* WRITTEN TASK 1 *
Count how many lines of the listing below contain the word "difference", and reply with only that number.

* TEXT PASSAGE *
At the first glance forecasting cross-border power flows seems to be evident, nothing noticeable, it happens each time somebody solves a load-flow case. But to do that there is a need for a vast amount of data. Producing a day ahead, hourly resolution forecast requires 24 network models from all TSO-s running in parallel. Merging the models of the individual countries is a further challenge and on top of that the calculations must be fulfilled within a narrow timeframe. In spite of that there are serious attempts to forecast network flows in this manner. To pick up just one real example there is probably no one in the industry who has not heard about DACF files [1] whose name is an acronym for Day Ahead Congestion Forecast. UCTE countries have been exchanging their DACF models for about a decade. At the very beginning this cooperation was limited to one network model per day that referred to the time 10:30 CET. By now most participants provide network models for 03:30, 10:30, 12:30 and 19:30 CET but it is still not sufficient to produce hourly resolution forecasts for cross-border power flows and not only because of the missing models, there are other problems as well. Officially the DACF models must be published on the Electronic Highway by 18:00 CET. That is too late on the one hand and data delivery is often delayed on the other hand. This time the working hours are normally over which practically means that the network merging and solving process is deferred for the next day that is the forecasted day. Mainly that explains that the available time for creating the forecasts is highly pressing and not sufficient in many cases.

* RECORDS FOR THIS EXERCISE *
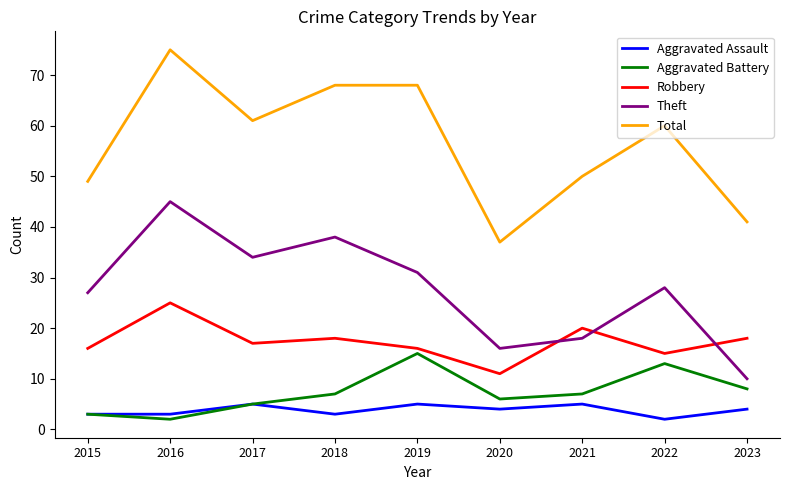

True or false: Aggravated Assault and Robbery intersect in this chart.

False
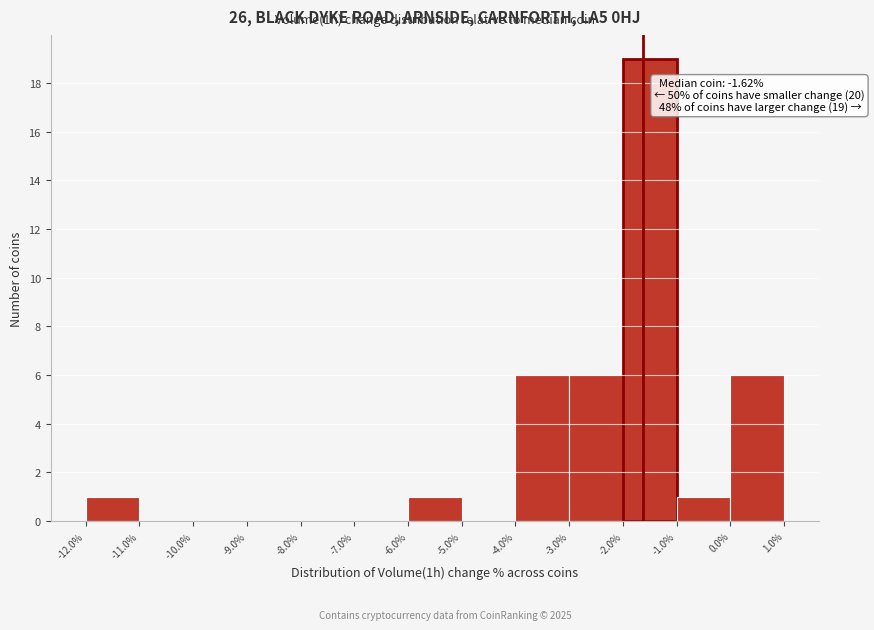

Over which range of the x-axis is the bar tallest?

-2.0% to -1.0%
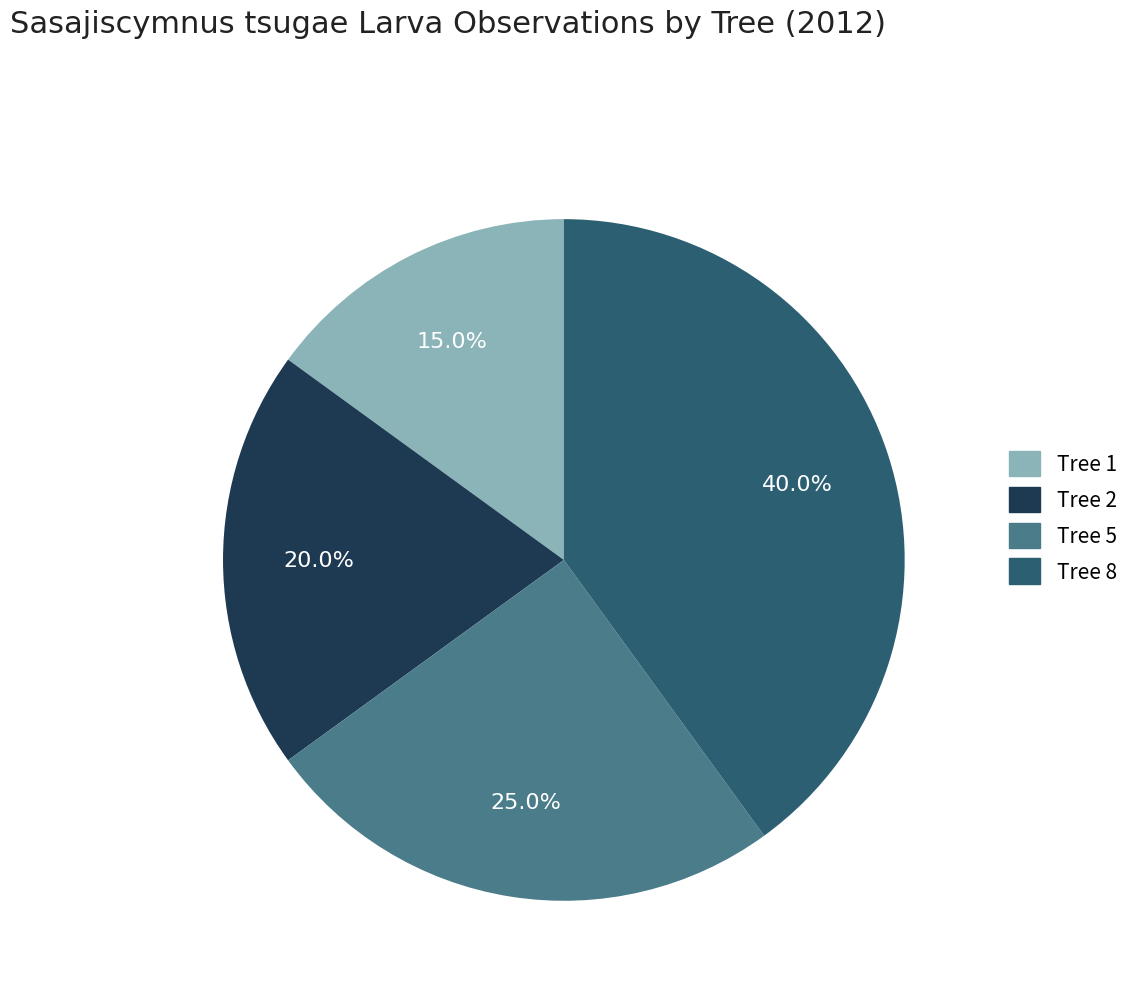

Which slice is the largest?

Tree 8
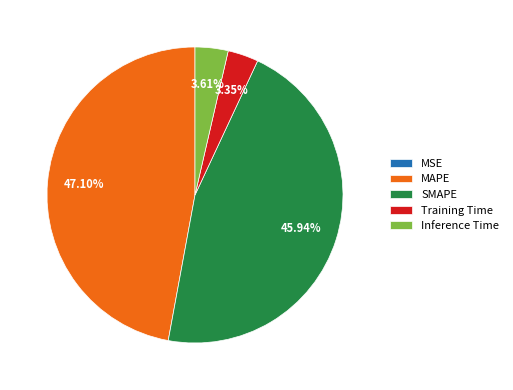

Does any single category account for the majority?

No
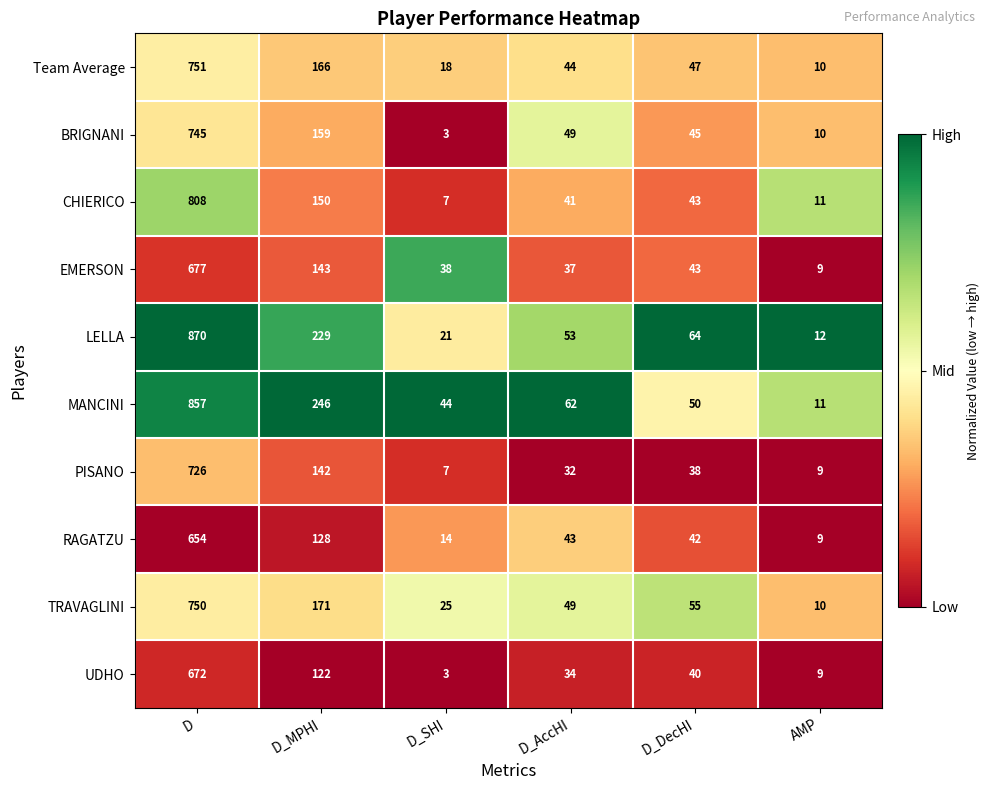

The value of TRAVAGLINI at D_AccHI is 27. True or false?

False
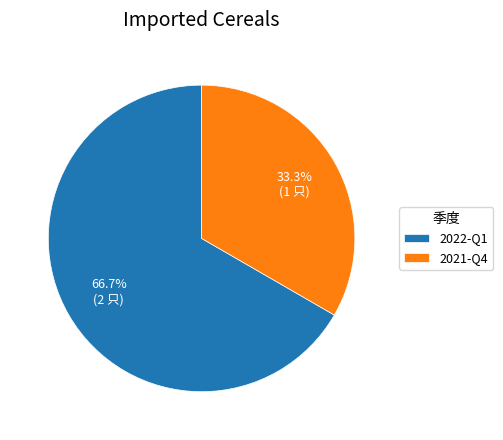

Which category has the smallest portion of the pie?

2021-Q4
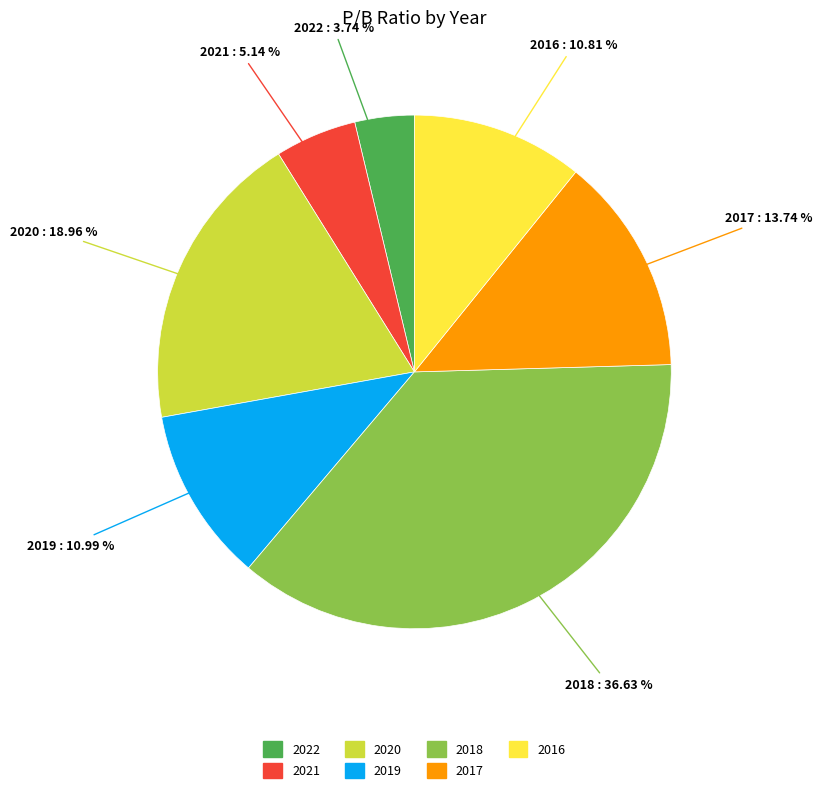

To the nearest percent, what is the difference between the 2022 and 2019 slice percentages?

7%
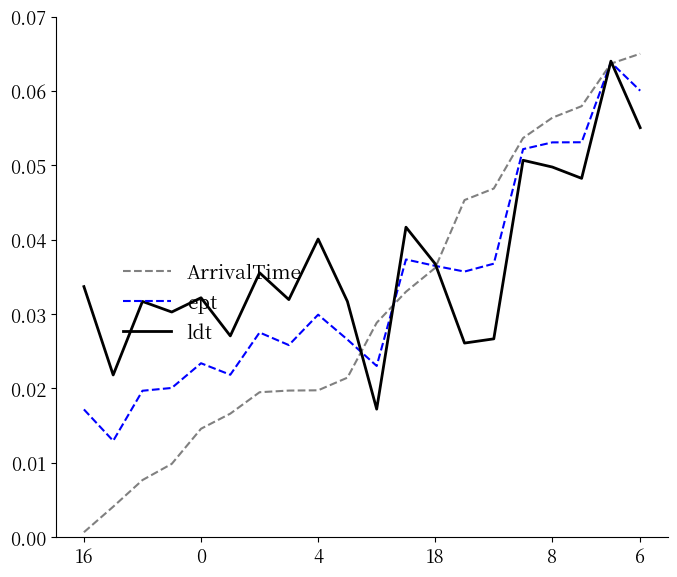

True or false: ept and ArrivalTime cross at least once.

True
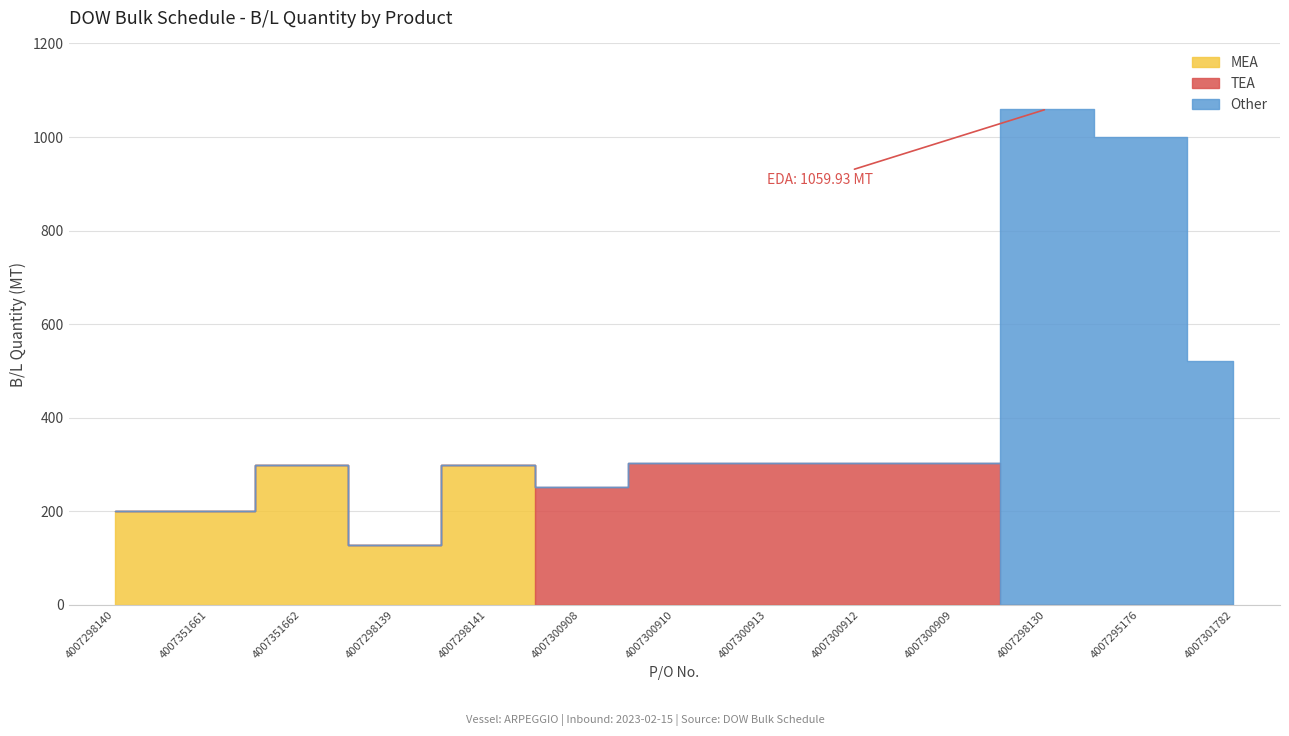

What is the difference between the Other values at 4007300913 and 4007301782?

522.1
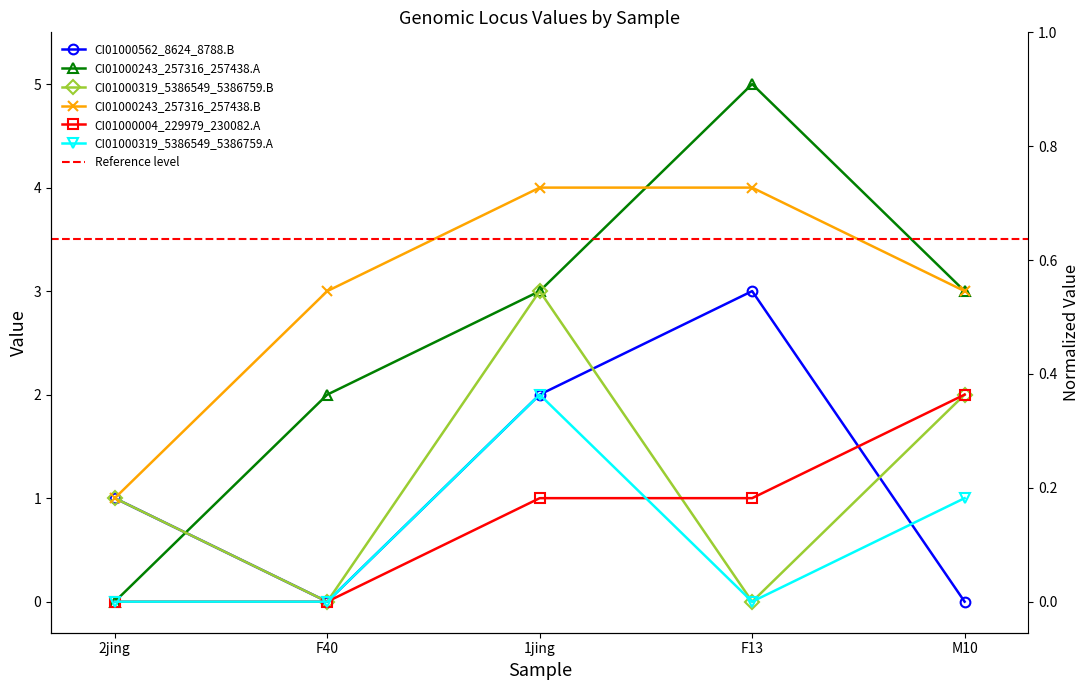

Which series has the largest total across all categories?

CI01000243_257316_257438.B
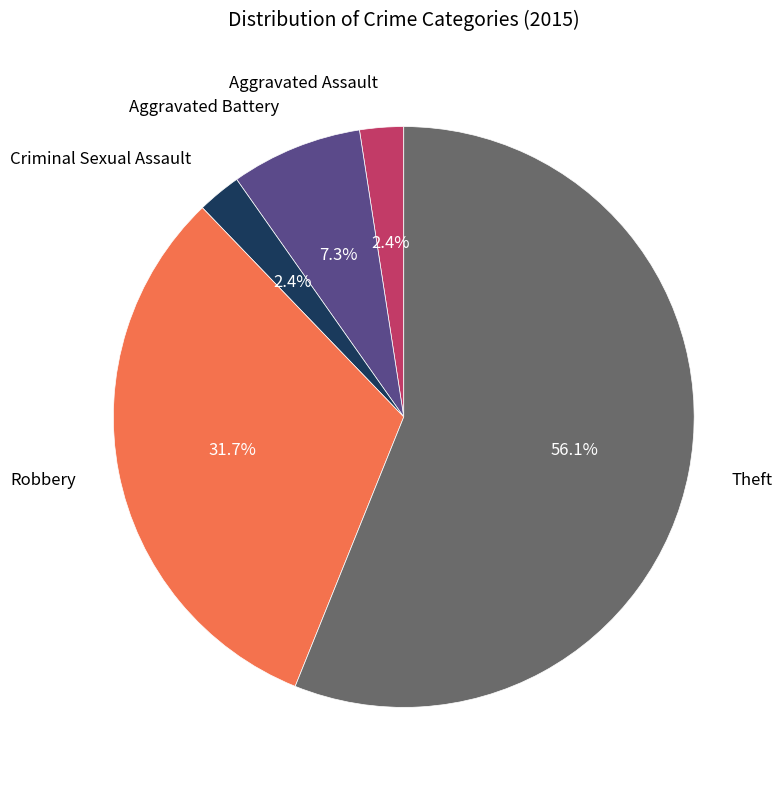

Combined, do Criminal Sexual Assault and Theft account for over 50%?

Yes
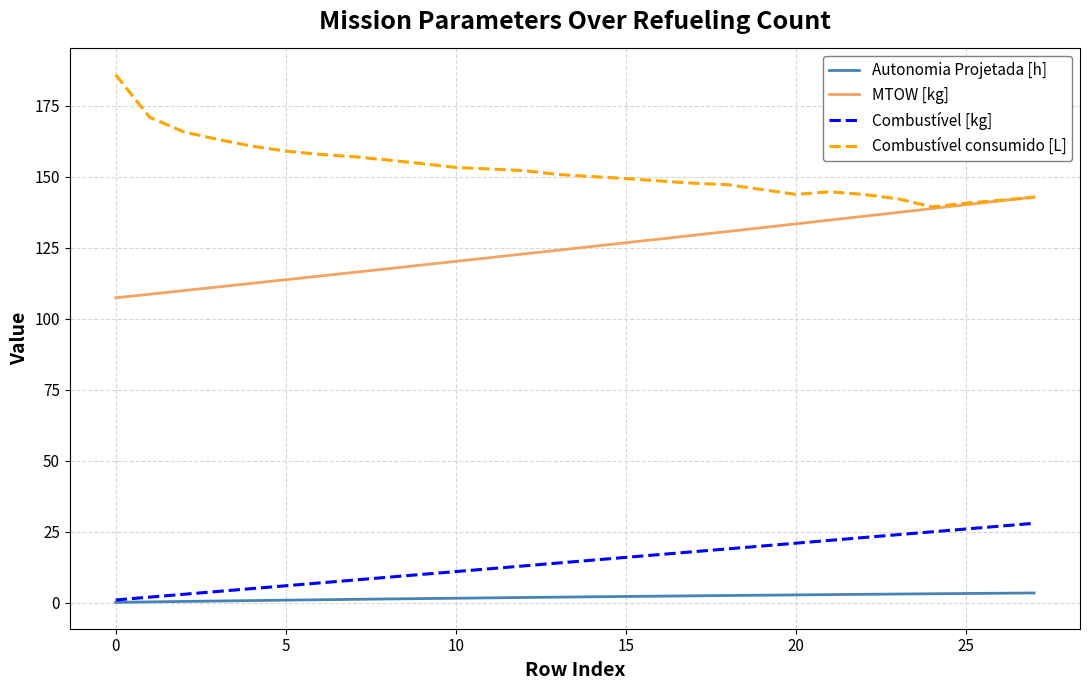

True or false: MTOW [kg] and Combustível [kg] intersect in this chart.

False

* WRITTEN TASK 2 *
Reproduce the entire passage above on forecasting cross-border power flows word for word.

* ANSWER SPACE 1 *
2

* ANSWER SPACE 2 *
At the first glance forecasting cross-border power flows seems to be evident, nothing noticeable, it happens each time somebody solves a load-flow case. But to do that there is a need for a vast amount of data. Producing a day ahead, hourly resolution forecast requires 24 network models from all TSO-s running in parallel. Merging the models of the individual countries is a further challenge and on top of that the calculations must be fulfilled within a narrow timeframe. In spite of that there are serious attempts to forecast network flows in this manner. To pick up just one real example there is probably no one in the industry who has not heard about DACF files [1] whose name is an acronym for Day Ahead Congestion Forecast. UCTE countries have been exchanging their DACF models for about a decade. At the very beginning this cooperation was limited to one network model per day that referred to the time 10:30 CET. By now most participants provide network models for 03:30, 10:30, 12:30 and 19:30 CET but it is still not sufficient to produce hourly resolution forecasts for cross-border power flows and not only because of the missing models, there are other problems as well. Officially the DACF models must be published on the Electronic Highway by 18:00 CET. That is too late on the one hand and data delivery is often delayed on the other hand. This time the working hours are normally over which practically means that the network merging and solving process is deferred for the next day that is the forecasted day. Mainly that explains that the available time for creating the forecasts is highly pressing and not sufficient in many cases.